| ASSIGNMENT |
Rewrite the listing below in full, replacing each occurrence of "series" with "line" and leaving everything else unchanged. Omit the pictures from your answer.

| DATA EXTRACTS |
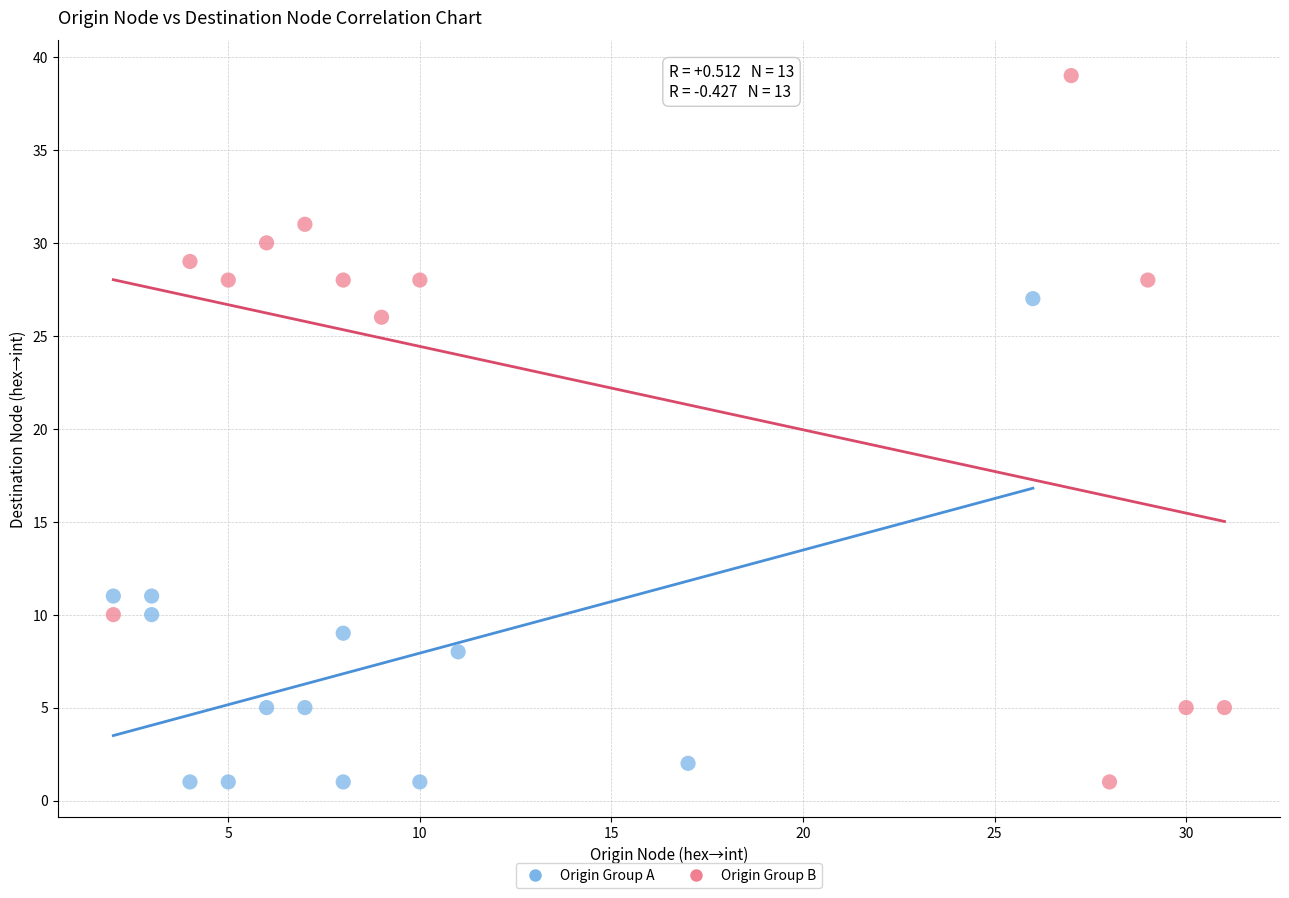

Which series reaches the maximum Y coordinate?

Origin Group B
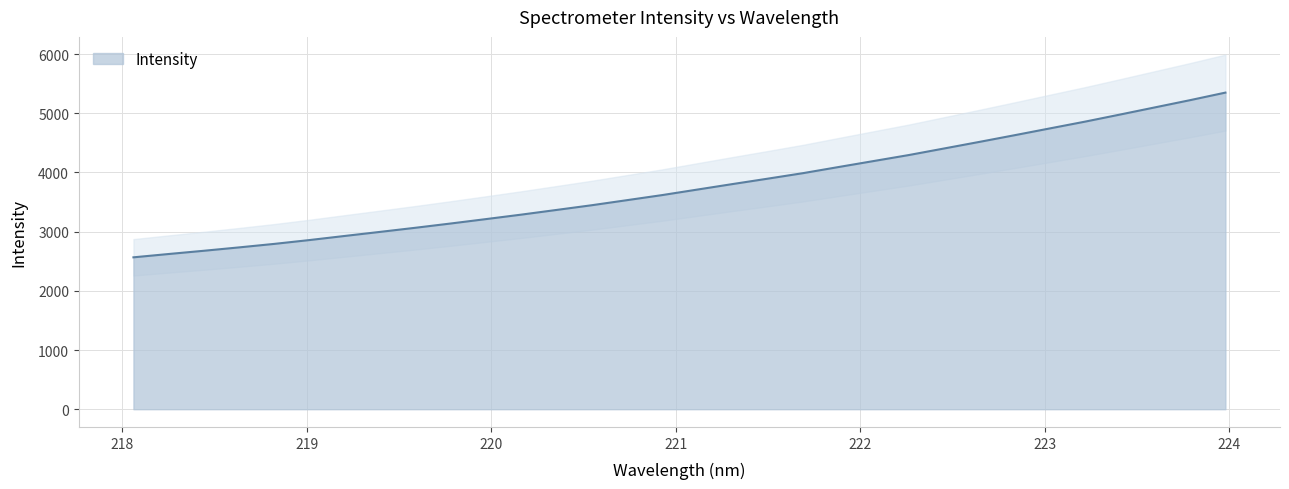

What is the maximum value shown in the chart?

5348.7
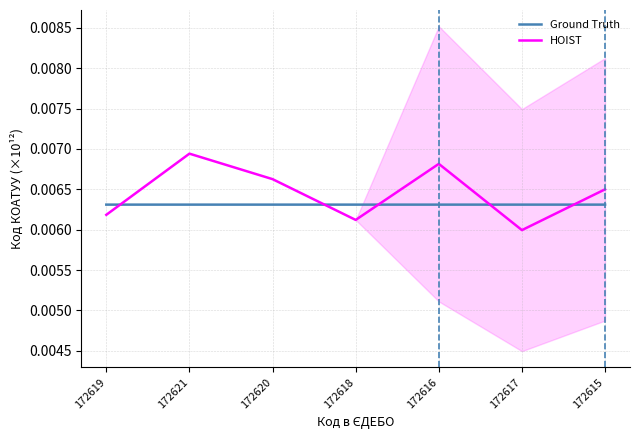

Where do HOIST and Ground Truth first cross each other?

172619 and 172621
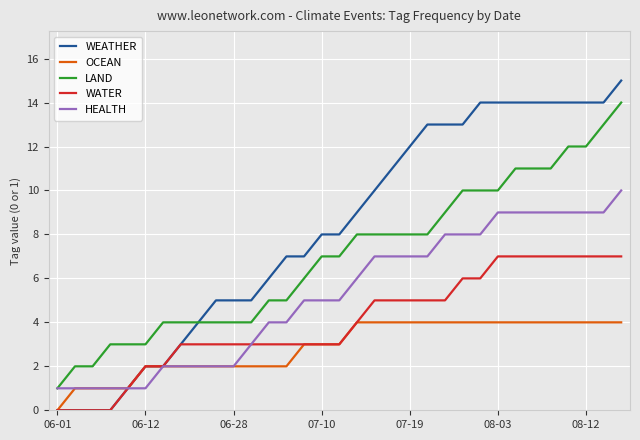

Which series has the largest range (max minus min)?

WEATHER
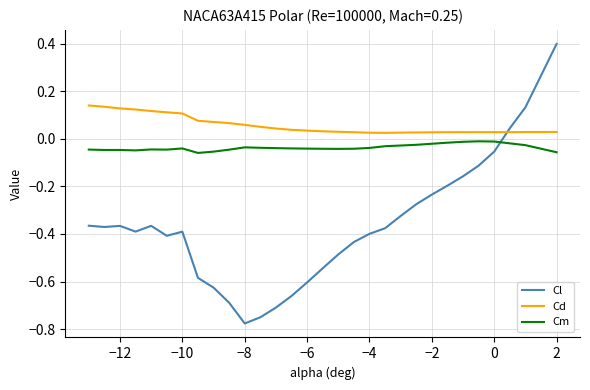

After their last crossing, which series has the higher values: Cm or Cl?

Cl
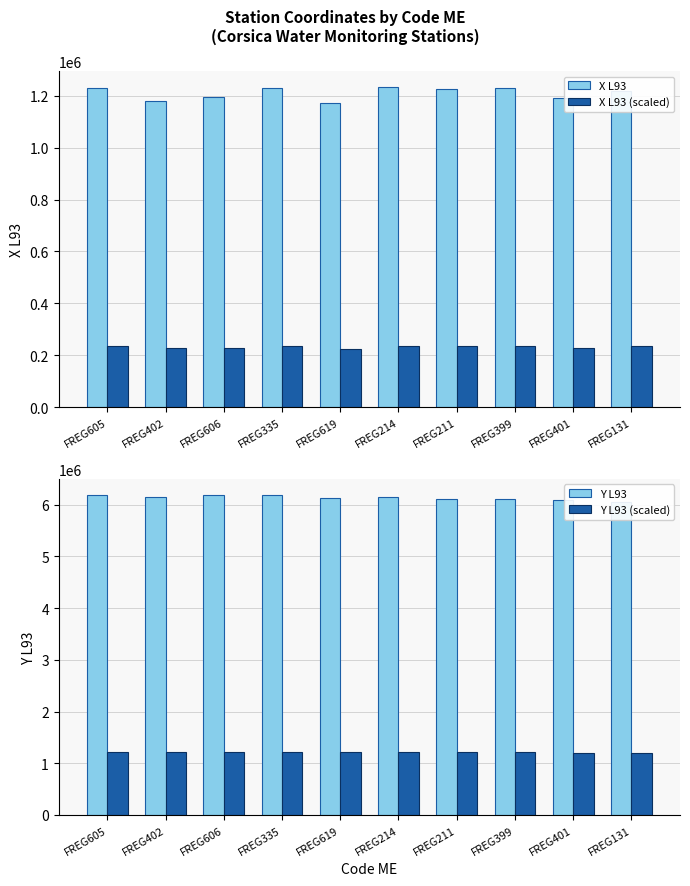

Which series changed the most between FREG606 and FREG335?

X L93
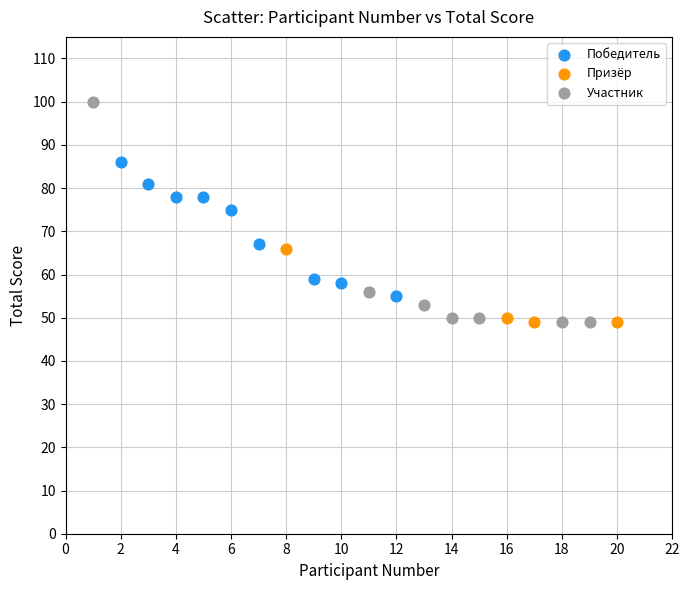

Which series has the largest Y range (max minus min)?

Участник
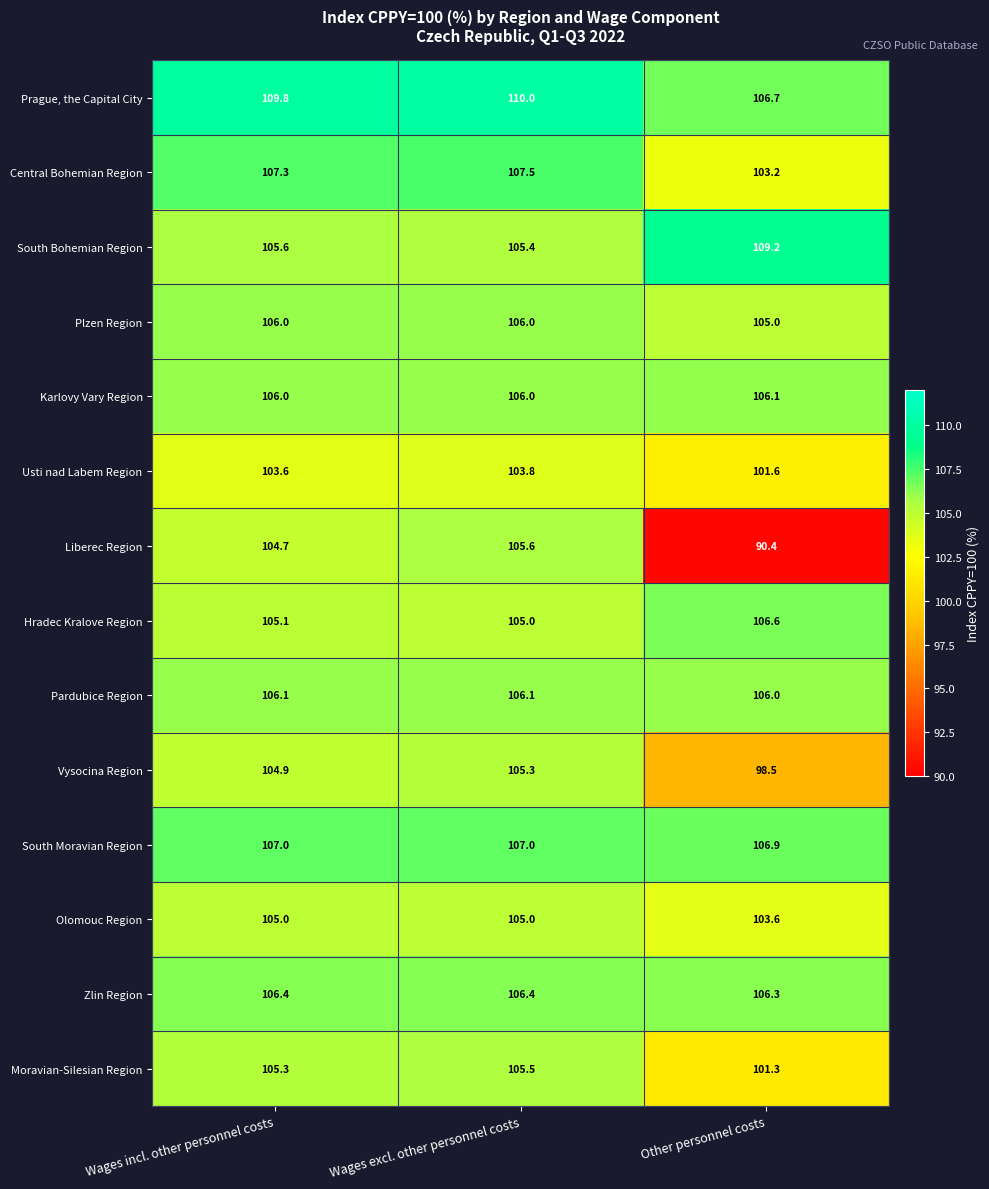

Between Wages excl. other personnel costs and Other personnel costs, which series saw the biggest shift?

Liberec Region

| EXPECTED ANSWER |
Which line reaches the maximum Y coordinate?

Origin Group B

What is the maximum value shown in the chart?

5348.7

Where do HOIST and Ground Truth first cross each other?

172619 and 172621

Which line has the largest range (max minus min)?

WEATHER

After their last crossing, which line has the higher values: Cm or Cl?

Cl

Which line changed the most between FREG606 and FREG335?

X L93

Which line has the largest Y range (max minus min)?

Участник

Between Wages excl. other personnel costs and Other personnel costs, which line saw the biggest shift?

Liberec Region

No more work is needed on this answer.